Though it might seem like a more recent invention, today marks the 20th anniversary of the text message.

On December 3, 1992, 22-year-old Neil Papworth, a British engineer working for Sema Group Telecoms, sent the first short message service (SMS) to Richard Jarvis of Vodafone.

It was sent from a computer to a cell phone and said “Merry Christmas.”

“It happened that day that Vodafone wanted to try sending a message to Richard Jarvis, one of the directors there, who was at a Christmas party. So we sat at the computer and typed him a message and then sent him the message ‘Merry Christmas,'” Papworth told ABC News. “For me it was just another day’s testing, it didn’t seem to be anything big at the time.”

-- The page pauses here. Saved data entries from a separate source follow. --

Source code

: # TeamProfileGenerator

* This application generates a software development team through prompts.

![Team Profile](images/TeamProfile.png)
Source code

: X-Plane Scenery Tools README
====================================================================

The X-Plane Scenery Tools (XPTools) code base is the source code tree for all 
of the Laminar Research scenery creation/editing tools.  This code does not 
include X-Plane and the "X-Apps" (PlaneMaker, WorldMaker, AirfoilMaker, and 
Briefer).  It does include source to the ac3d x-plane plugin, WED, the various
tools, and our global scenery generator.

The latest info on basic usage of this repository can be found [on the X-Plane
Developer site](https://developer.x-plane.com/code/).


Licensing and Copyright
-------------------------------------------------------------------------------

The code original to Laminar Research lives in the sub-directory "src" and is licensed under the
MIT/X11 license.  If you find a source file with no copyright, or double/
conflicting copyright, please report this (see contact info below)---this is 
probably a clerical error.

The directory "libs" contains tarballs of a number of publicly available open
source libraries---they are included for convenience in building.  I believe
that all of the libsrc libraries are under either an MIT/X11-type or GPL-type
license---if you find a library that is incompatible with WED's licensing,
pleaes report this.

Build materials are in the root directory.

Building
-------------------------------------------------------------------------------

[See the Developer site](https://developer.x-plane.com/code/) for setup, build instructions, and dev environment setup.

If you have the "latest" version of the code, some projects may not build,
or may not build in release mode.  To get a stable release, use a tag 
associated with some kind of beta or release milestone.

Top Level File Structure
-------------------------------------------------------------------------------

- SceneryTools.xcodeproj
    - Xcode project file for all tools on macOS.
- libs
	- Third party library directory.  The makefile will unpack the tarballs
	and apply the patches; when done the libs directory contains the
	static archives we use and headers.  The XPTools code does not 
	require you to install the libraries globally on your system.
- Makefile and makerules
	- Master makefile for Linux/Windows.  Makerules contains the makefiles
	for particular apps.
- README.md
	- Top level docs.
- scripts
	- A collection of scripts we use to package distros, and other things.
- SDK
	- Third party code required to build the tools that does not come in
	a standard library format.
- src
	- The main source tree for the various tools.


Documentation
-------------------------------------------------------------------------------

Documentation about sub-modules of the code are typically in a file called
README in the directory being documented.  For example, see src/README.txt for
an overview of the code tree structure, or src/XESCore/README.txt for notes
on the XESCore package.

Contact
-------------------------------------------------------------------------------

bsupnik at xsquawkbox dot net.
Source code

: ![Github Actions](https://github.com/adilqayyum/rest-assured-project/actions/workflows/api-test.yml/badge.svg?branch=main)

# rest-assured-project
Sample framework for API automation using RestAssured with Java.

The origin of text messaging actually dates back to the 1980s and a man named Matti Makkonen, also known as the “father of SMS.”

Makkonen, a Finish engineer, reportedly thought up the idea at a 1984 telecommunications conference, but doesn’t consider himself the inventor of SMS because it took others years to come up with the technology for text messaging.

A few decades later, texting has become as common as calling.

A 2011 Pew Research Center survey found that three-quarters of cell phone owners send and receive text messages, and 31 percent of them said they prefer texting to talking on the phone.

But the survey also found that texting and speaking on the phone had leveled off for the adult population.

Last month, the New York Times reported that the total number of messages sent per U.S. cell phone user each month declined for the first time, from an average of 696 texts per month to 678.